- [TUGAS LATIHAN A]:
Salin ulang tanpa perubahan baris-baris segmentasi pindaian di bawah, mulai dari baris yang memuat "Wrap output in <instances>...</instances>. Outline" sampai baris terakhir.

═════ BAGIAN DOKUMEN

Inovasi Sebelum Belajar
Penelitian
Etkina dkk. menunjukkan bahwa hasil jawaban kelompok inovasi lab adalah
tertinggi dalam lima soal dari tujuh soal yang diberikan, dibandingkan dua
kelompok lainnya. Hal ini menunjukkan bahwa siswa yang berinovasi sebelum
diberi materi baru, dapat belajar dengan lebih baik. Hasil ini juga
memutarbalikkan paradigma yang ada, yaitu paradigma bahwa siswa harus diberi
prosedur yang rinci ketika mereka bereksperimen di lab. Justru, siswa yang
tidak diberi perincian terlebih dahulu, dapat belajar lebih efektif (detail penelitian
Etkina dkk (2009) ini dapat dibaca pada lampiran).
Siswa
yang tidak diberi perincian menjadi lebih kreatif dalam berinovasi untuk
memecahkan permasalahan materi pelajaran. Inovasi ini memberi dampak yang
besar, karena membuat siswa termotivasi dalam belajar, serta mengembangkan
pengetahuannya sendiri secara aktif. Peranan motivasi sangatlah vital dalam
kegiatan belajar, karena menurut Hamzah (2010), motivasi adalah dorongan dasar
yang menggerakkan seseorang bertingkah laku. Pengetahuan yang didapatkan dengan
cara ini menjadi lebih dalam dan lebih bermakna. Ketika siswa belajar lebih
jauh dari buku atau dari penjelasan guru setelah melakukan inovasi, pemahaman
mereka semakin kuat.
Sebaliknya,
siswa yang selalu “dimanjakan” dengan teori-teori pendahuluan dan tidak diberi
ruang untuk berinovasi, menjadi pasif, dan ketergantungan. Kreatifitas mereka
tidak terasah. Pengetahuan yang didapatkan kurang dalam dan kurang kuat.
Hal
ini cukup esensial untuk diperhatikan para guru sains. Penting untuk
menempatkan siswa pada tantangan untuk berinovasi dan merancang sendiri solusi
mereka, terutama ketika praktek langsung dengan objek sains yang sedang
dipelajari. Contohnya, ketika mereka mulai belajar tentang klasifikasi, minta
mereka untuk membuat klasifikasi mereka sendiri sebelum guru memperkenalkan
sistem klasifikasi standar ilmiah internasional. Ketika mereka mulai belajar
tentang antariksa, minta mereka untuk merancang penjelasan mengapa
planet-planet dapat terus-menerus mengitari matahari, sebelum guru
menerangkannya secara rinci. Inilah yang dimaksud dengan “berinovasi sebelum
belajar.”
Satu
hal yang juga perlu diperhatikan, kata ‘inovasi’ dalam paper ini bukan berarti bahwa
siswa diposisikan sebagai penemu teknologi baru layaknya ilmuwan profesional. Inovasi
yang dimaksud adalah siswa menemukan teorinya sendiri. Agar dapat merancang
teori, tentu siswa harus berinovasi. Jadi, inovasi yang dilakukan siswa
tersebut memang berarti teori baru, namun teori baru yang berlaku untuk dirinya
sendiri, sementara bagi dunia keilmuan secara umum, teori itu sudah merupakan
‘barang lama’. Inilah yang mendasari digunakannya kata ‘inovasi’.

══════════
═════ DAFTAR BARIS

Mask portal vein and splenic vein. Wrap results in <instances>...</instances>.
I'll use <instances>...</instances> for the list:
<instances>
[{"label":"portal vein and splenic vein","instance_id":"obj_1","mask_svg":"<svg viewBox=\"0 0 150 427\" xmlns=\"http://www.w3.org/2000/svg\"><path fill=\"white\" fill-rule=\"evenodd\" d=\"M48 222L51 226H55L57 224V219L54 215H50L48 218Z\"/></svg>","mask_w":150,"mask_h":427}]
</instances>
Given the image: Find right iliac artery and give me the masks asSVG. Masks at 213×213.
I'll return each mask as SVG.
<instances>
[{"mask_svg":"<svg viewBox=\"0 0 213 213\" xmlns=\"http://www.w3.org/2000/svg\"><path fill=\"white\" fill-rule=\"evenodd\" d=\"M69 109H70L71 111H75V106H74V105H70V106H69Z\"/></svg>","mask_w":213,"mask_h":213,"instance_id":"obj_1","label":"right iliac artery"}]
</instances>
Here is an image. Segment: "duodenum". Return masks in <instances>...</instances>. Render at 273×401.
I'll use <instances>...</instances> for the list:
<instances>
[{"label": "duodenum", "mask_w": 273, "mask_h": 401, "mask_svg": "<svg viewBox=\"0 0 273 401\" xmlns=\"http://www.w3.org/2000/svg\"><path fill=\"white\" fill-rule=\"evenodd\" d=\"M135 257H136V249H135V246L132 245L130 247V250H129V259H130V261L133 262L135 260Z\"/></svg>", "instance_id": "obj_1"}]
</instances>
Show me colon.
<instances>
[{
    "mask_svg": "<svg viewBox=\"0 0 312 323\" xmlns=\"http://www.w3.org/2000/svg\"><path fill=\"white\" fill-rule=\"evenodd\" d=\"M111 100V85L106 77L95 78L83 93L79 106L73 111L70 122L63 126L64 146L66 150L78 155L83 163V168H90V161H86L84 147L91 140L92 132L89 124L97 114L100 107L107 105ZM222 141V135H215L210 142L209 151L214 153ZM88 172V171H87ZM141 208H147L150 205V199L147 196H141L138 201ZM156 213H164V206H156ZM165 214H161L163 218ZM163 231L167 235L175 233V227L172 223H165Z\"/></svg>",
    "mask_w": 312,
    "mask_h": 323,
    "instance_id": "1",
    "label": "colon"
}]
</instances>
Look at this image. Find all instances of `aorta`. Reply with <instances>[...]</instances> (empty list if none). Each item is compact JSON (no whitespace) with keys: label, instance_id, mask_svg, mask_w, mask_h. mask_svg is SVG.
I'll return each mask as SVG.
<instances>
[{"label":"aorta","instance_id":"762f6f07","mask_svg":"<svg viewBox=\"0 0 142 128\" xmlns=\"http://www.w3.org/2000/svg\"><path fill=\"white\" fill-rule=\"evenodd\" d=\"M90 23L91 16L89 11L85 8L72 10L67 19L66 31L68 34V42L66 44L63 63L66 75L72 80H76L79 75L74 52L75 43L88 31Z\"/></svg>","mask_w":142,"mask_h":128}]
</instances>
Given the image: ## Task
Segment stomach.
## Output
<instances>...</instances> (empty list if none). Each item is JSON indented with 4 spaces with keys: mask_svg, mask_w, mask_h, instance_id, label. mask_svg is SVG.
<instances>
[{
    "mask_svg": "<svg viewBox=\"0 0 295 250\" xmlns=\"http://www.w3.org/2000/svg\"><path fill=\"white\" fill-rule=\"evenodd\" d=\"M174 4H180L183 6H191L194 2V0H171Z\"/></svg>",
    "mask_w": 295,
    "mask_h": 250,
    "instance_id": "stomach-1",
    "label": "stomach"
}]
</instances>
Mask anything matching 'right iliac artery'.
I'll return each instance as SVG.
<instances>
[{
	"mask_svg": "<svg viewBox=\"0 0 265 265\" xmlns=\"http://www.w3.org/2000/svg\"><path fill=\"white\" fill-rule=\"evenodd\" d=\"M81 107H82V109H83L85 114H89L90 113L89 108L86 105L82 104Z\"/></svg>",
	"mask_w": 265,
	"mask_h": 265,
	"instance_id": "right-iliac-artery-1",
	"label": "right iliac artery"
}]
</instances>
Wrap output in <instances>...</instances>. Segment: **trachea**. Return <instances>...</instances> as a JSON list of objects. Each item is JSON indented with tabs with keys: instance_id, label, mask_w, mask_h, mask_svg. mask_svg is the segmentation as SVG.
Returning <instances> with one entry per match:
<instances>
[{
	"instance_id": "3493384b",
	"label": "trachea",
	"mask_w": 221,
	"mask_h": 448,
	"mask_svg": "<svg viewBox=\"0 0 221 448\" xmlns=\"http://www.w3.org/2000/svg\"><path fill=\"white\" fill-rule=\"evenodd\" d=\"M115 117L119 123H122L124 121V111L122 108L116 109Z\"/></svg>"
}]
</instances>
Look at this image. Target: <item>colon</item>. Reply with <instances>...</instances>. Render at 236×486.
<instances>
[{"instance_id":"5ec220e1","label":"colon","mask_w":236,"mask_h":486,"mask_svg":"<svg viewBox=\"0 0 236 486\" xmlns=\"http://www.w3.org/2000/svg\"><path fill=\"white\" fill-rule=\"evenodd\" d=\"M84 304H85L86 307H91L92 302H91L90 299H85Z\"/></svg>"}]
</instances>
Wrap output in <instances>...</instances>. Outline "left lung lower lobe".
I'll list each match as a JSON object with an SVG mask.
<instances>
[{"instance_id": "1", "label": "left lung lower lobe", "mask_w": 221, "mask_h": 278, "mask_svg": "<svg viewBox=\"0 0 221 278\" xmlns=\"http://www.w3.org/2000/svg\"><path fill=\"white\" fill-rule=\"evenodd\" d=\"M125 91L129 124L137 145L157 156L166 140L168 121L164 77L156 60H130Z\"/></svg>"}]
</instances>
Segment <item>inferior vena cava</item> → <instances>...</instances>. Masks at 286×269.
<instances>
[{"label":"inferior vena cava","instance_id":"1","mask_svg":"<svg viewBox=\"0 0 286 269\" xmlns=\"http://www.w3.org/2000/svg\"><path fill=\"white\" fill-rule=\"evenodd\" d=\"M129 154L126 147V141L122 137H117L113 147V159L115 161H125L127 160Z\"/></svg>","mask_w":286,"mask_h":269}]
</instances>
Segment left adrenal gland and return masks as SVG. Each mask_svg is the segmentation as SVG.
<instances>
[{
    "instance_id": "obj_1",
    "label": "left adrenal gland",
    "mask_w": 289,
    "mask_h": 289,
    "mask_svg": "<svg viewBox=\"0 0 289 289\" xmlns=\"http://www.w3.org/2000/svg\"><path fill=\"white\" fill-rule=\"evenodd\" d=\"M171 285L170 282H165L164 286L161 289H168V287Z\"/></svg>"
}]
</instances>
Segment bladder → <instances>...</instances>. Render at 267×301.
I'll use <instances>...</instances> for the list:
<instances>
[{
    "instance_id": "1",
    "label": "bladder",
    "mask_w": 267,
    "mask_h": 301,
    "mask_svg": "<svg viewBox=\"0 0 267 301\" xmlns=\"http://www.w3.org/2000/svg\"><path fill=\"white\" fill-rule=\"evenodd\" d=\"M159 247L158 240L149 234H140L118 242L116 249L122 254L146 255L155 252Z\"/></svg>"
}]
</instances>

══════════

- [TUGAS LATIHAN B]:
Menurut teks tentang inovasi sebelum belajar, dalam berapa soal dari tujuh soal yang diberikan hasil jawaban kelompok inovasi lab merupakan yang tertinggi?

- [JAWABAN BENAR A]:
Wrap output in <instances>...</instances>. Outline "left lung lower lobe".
I'll list each match as a JSON object with an SVG mask.
<instances>
[{"instance_id": "1", "label": "left lung lower lobe", "mask_w": 221, "mask_h": 278, "mask_svg": "<svg viewBox=\"0 0 221 278\" xmlns=\"http://www.w3.org/2000/svg\"><path fill=\"white\" fill-rule=\"evenodd\" d=\"M125 91L129 124L137 145L157 156L166 140L168 121L164 77L156 60H130Z\"/></svg>"}]
</instances>
Segment <item>inferior vena cava</item> → <instances>...</instances>. Masks at 286×269.
<instances>
[{"label":"inferior vena cava","instance_id":"1","mask_svg":"<svg viewBox=\"0 0 286 269\" xmlns=\"http://www.w3.org/2000/svg\"><path fill=\"white\" fill-rule=\"evenodd\" d=\"M129 154L126 147V141L122 137H117L113 147V159L115 161H125L127 160Z\"/></svg>","mask_w":286,"mask_h":269}]
</instances>
Segment left adrenal gland and return masks as SVG. Each mask_svg is the segmentation as SVG.
<instances>
[{
    "instance_id": "obj_1",
    "label": "left adrenal gland",
    "mask_w": 289,
    "mask_h": 289,
    "mask_svg": "<svg viewBox=\"0 0 289 289\" xmlns=\"http://www.w3.org/2000/svg\"><path fill=\"white\" fill-rule=\"evenodd\" d=\"M171 285L170 282H165L164 286L161 289H168V287Z\"/></svg>"
}]
</instances>
Segment bladder → <instances>...</instances>. Render at 267×301.
I'll use <instances>...</instances> for the list:
<instances>
[{
    "instance_id": "1",
    "label": "bladder",
    "mask_w": 267,
    "mask_h": 301,
    "mask_svg": "<svg viewBox=\"0 0 267 301\" xmlns=\"http://www.w3.org/2000/svg\"><path fill=\"white\" fill-rule=\"evenodd\" d=\"M159 247L158 240L149 234H140L118 242L116 249L122 254L146 255L155 252Z\"/></svg>"
}]
</instances>

- [JAWABAN BENAR B]:
Hasil jawaban kelompok inovasi lab merupakan yang tertinggi dalam lima dari tujuh soal.